Council of Trent: is the 19th Ecumenical Council, held at Trento, in the Tyrol, between 1545 and 1563. Its importance lay in defining the differences between the Roman Church and the various Protestant bodies of the 16th century, as well as imposing new discipline on the Roman Church itself, especially concerning clerical education. For the arts, the most

 

significant session was the last (3-4 Dec. 1536), when the decision concerning iconoclasm was reconfirmed.

Counter Reformation: sometimes also referred to as the Catholic Reformation, was the reaction of the Roman Church to the later 15th-century demands for reform which culminated in the Lutheran and Calvinist movements from 1517 onwards. In 1512-17 the Fifth Lateran Council had made some attempt at internal reform, and, from the 1520s new religious Orders also combated Lutheran ideas, but the real impetus came from the Jesuits after 1540, and from the Council of Trent, which held 25 sessions between 1545 and 1563, introducing far- reaching reforms, most of which endured until the 1960s. The Jesuits and Tridentine Reformers were both deeply convinced of the importance of the visual arts and music, and from the mid-16th to the mid-17th century they revitalised religious art, encouraging the formation of the Baroque style.

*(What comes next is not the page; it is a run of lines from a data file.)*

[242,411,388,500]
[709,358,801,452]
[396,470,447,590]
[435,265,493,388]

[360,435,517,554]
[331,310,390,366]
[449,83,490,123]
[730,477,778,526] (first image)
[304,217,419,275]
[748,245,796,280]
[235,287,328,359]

Chiaroscuro: means the balance of light and shade in the picture, and the skill shown by the artist in the management of shadows. The word tends to be used mainly with reference to painters like Rembrandt or Caravaggio, whose works are predominantly dark in tone.

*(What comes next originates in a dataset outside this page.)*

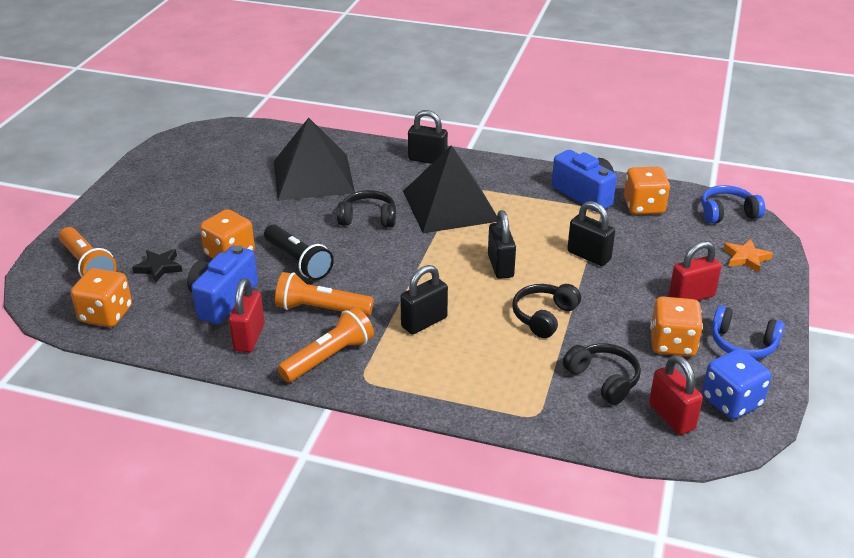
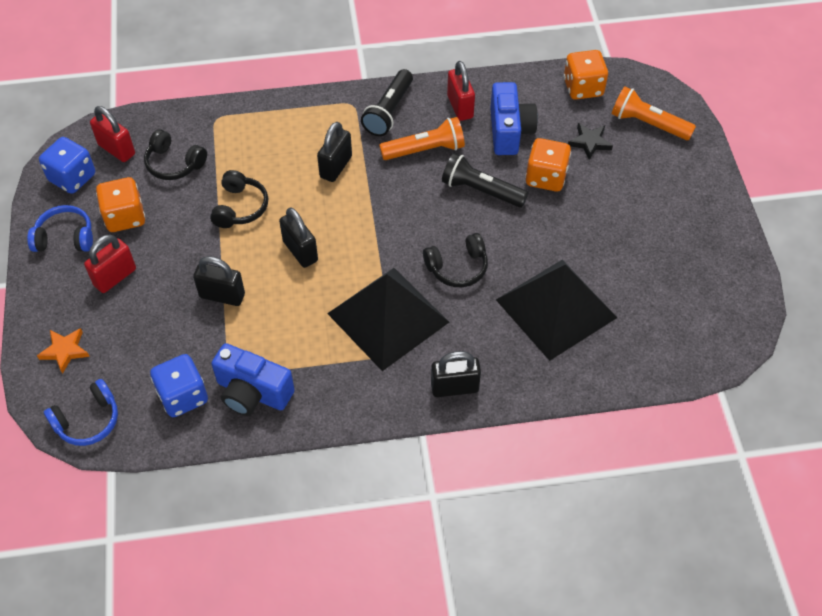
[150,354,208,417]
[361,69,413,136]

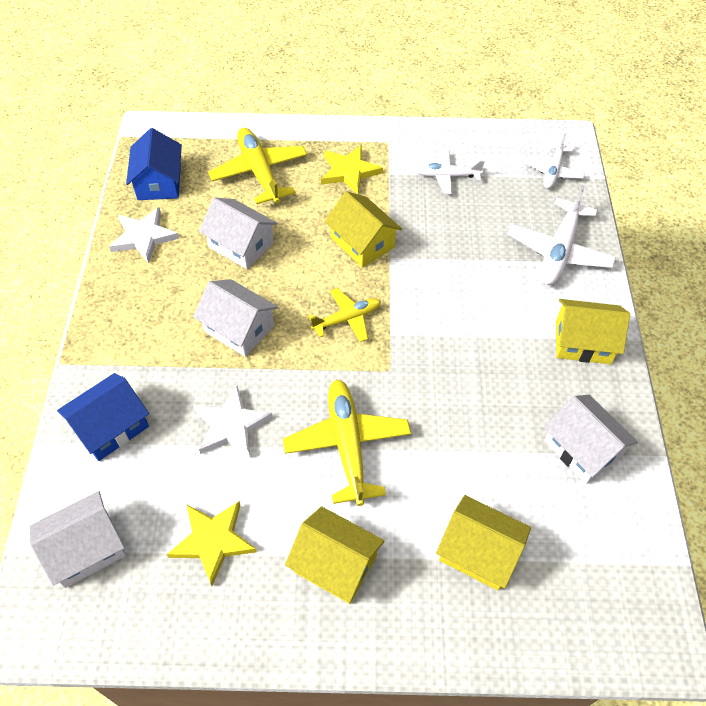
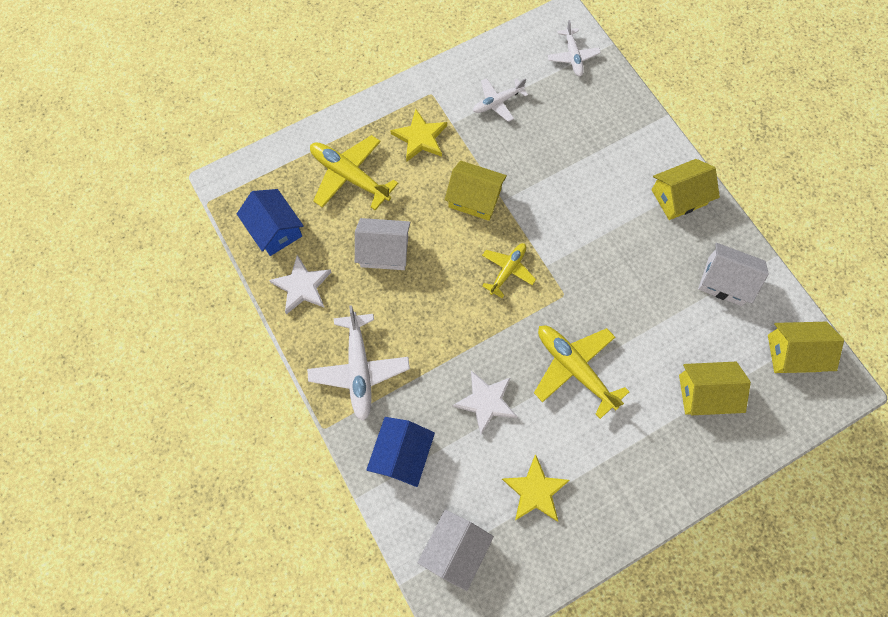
[307,305,410,421]
[193,279,278,357] (first image)
[768,322,844,373]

Diego Velazquez (1599-1660): Diego Velazquez was a seventeenth century Spanish painter. He was court painter to the leading artist in the court of King Philip IV, and one of the key figures associated with the Spanish Golden Age. He was tutored by another Spanish artist, Francisco Pacheco in his hometown of Seville. He is best known for his portraits of the royal family, including his most notable work titled Las Meninas. However, early in his career he also produced religious work.

Francisco Pacheco (1564-1644): Francisco Pacheco was a Spanish painter who worked primarily in Seville. Apart from being an artist he is also known for writing his book El Arte de la Pintura which outlined Spanish iconography for artists, of particular importance is his description of the Immaculate Conception a subject which is synonymous with Spanish art during this time period. He was the master and father-in-law to another Spanish artist Diego Velazquez.

Francisco Suárez (1548 – 1617): Francisco Suárez was a Spanish Jesuit priest, philosopher and theologian. He is known as one of the leading figures of the School of Salamanca movement, and generally regarded among the greatest scholastics after Thomas Aquinas. His work is considered a turning point in the history of second scholasticism, marking the transition from its Renaissance to its Baroque phases.

 

Iconography: Iconography is the identification of symbolic figures of saints, for example a man with an X-shaped cross can be identified as the figure of St. Andrew.

Joannes Molanus (1533-1585): Joannes Molanus was a Professor of Theology at Leuven who wrote an important book which influenced counter reformation iconography. The book titled De Picturis et Imaginibus Sacris (Concerning Holy Pictures and Images, 1570) was revised over 20 years later and reprinted as De Historia Sanctarum Imaginum (Concerning the History of Holy Images, 1594). His work aimed to counter Protestant iconoclasm which was prominent at the time in Northern Europe.

Latin Cross: A long vertical plank intersected by a shorter horizontal plank at about two- thirds of the way up. This is in contrast to a Greek Cross which has arms of equal length or the X shaped cross which was used to crucify St. Andrew.